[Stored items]
◆ ◆ ◆ ◆ ◆
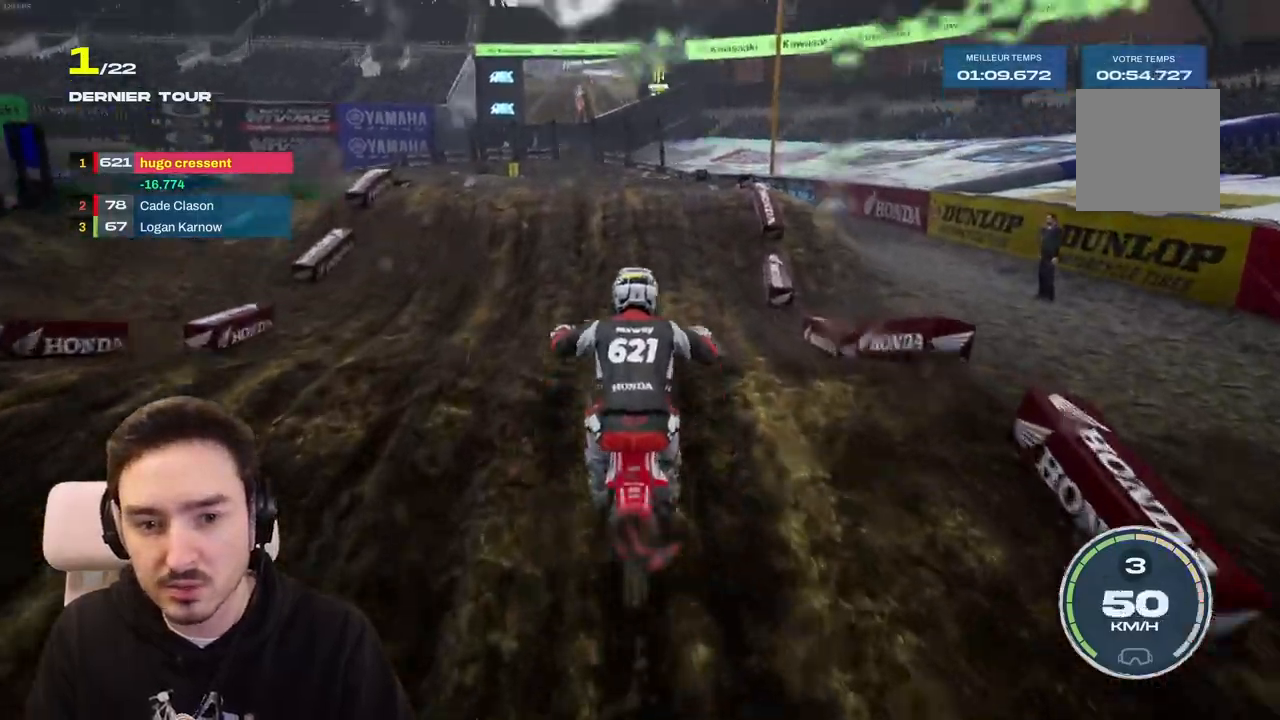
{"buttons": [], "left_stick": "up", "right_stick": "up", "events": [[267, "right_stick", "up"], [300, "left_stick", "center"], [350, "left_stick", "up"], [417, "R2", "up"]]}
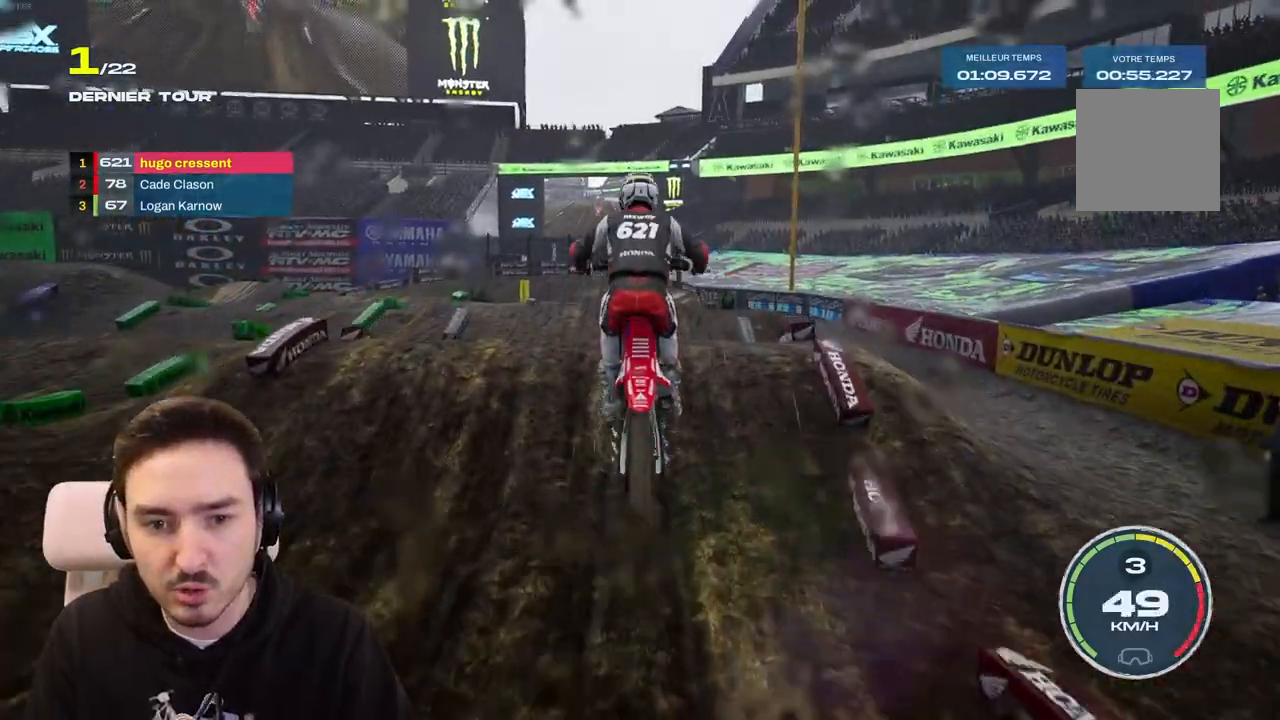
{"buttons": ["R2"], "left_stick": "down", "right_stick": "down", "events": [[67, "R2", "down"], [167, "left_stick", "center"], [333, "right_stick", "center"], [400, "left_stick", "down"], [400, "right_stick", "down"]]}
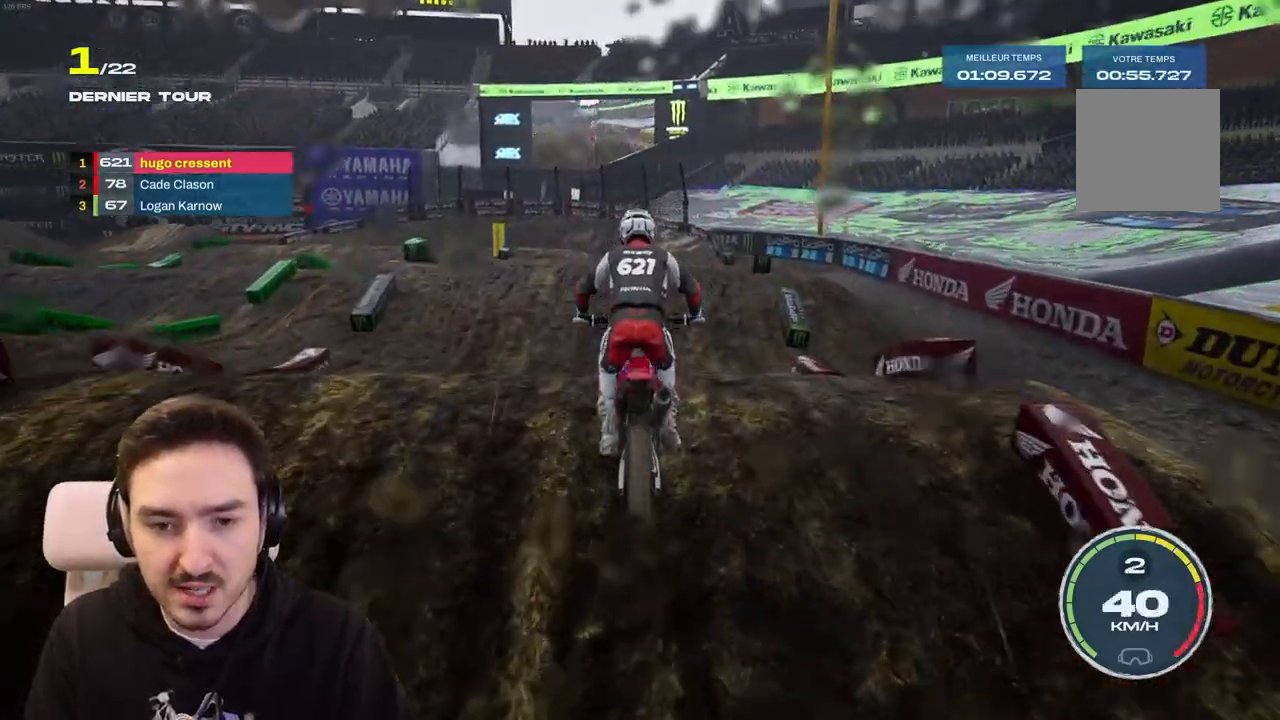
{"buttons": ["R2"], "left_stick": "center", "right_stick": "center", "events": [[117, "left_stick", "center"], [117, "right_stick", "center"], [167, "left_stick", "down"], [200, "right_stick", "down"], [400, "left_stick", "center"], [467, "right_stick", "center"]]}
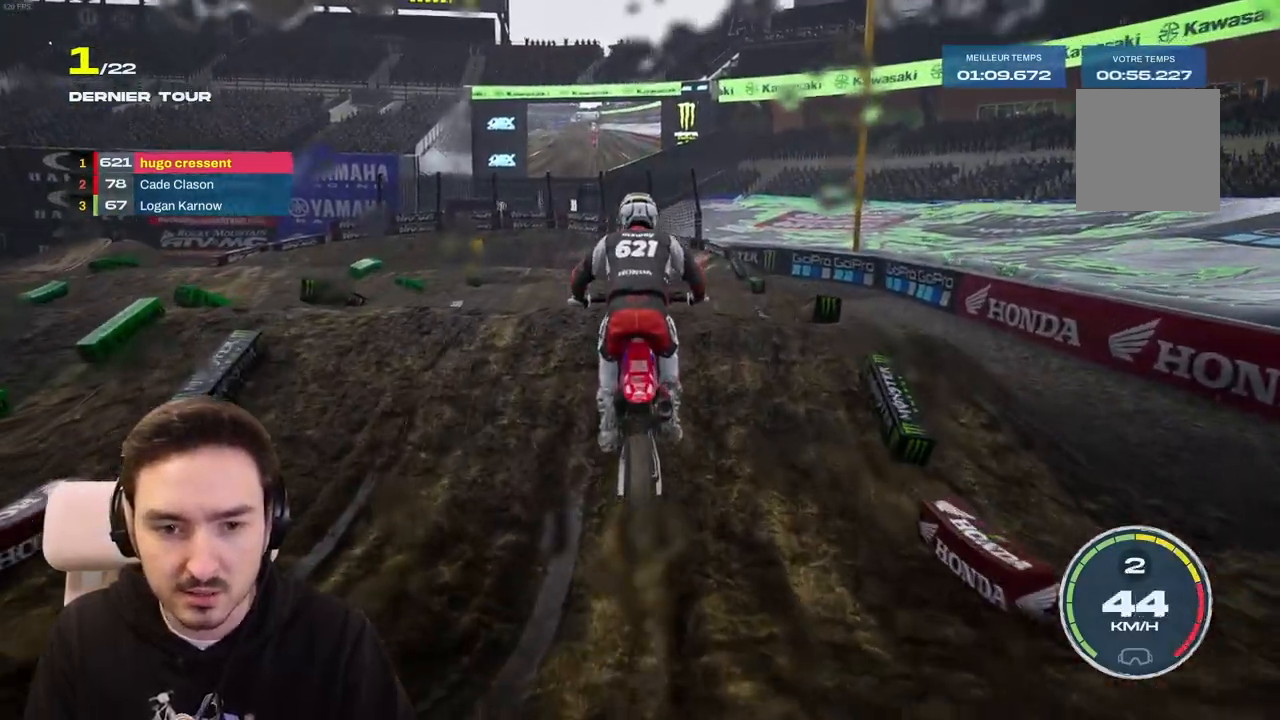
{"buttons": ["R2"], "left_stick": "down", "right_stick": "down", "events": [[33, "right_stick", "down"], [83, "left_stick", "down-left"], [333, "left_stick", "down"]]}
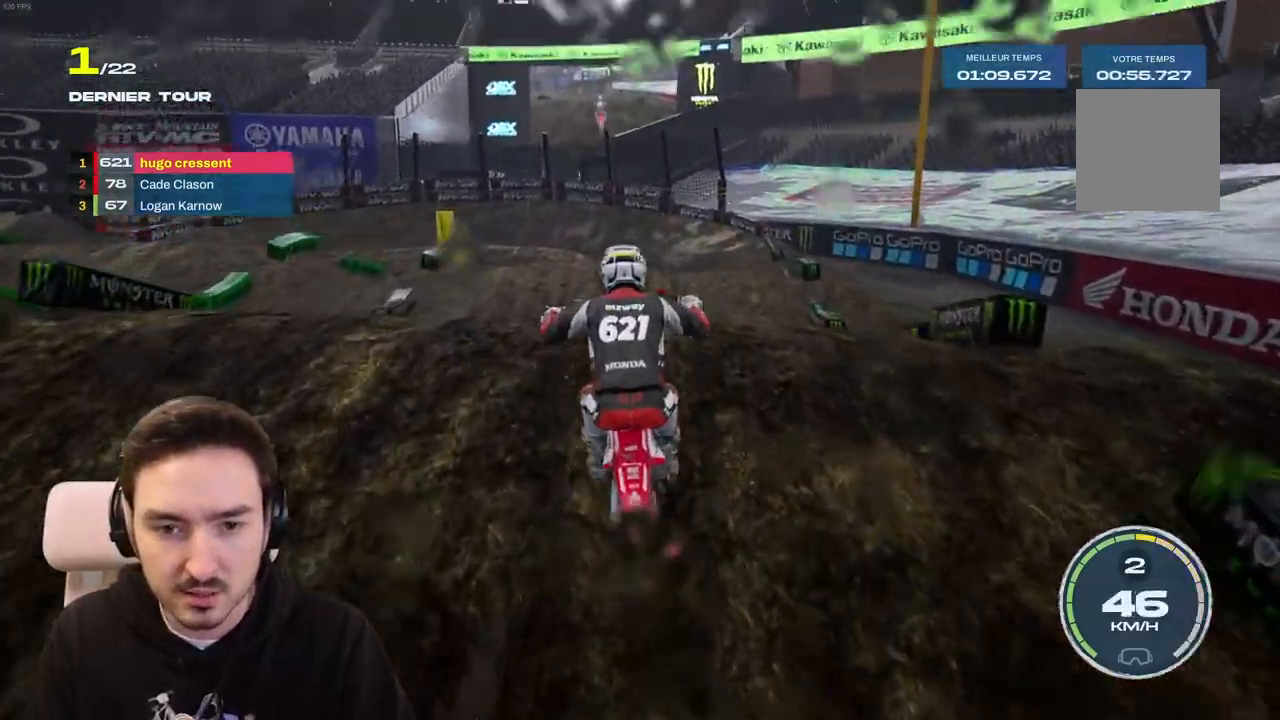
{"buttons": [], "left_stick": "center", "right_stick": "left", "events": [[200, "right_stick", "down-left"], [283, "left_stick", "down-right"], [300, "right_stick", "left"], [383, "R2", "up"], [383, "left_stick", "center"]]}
◆ ◆ ◆ ◆ ◆
*What you should do*. Write out each entry above once more, exactly as written, and drop the pictures.

*Exercise answer*.
{"buttons": [], "left_stick": "up", "right_stick": "up", "events": [[267, "right_stick", "up"], [300, "left_stick", "center"], [350, "left_stick", "up"], [417, "R2", "up"]]}
{"buttons": ["R2"], "left_stick": "down", "right_stick": "down", "events": [[67, "R2", "down"], [167, "left_stick", "center"], [333, "right_stick", "center"], [400, "left_stick", "down"], [400, "right_stick", "down"]]}
{"buttons": ["R2"], "left_stick": "center", "right_stick": "center", "events": [[117, "left_stick", "center"], [117, "right_stick", "center"], [167, "left_stick", "down"], [200, "right_stick", "down"], [400, "left_stick", "center"], [467, "right_stick", "center"]]}
{"buttons": ["R2"], "left_stick": "down", "right_stick": "down", "events": [[33, "right_stick", "down"], [83, "left_stick", "down-left"], [333, "left_stick", "down"]]}
{"buttons": [], "left_stick": "center", "right_stick": "left", "events": [[200, "right_stick", "down-left"], [283, "left_stick", "down-right"], [300, "right_stick", "left"], [383, "R2", "up"], [383, "left_stick", "center"]]}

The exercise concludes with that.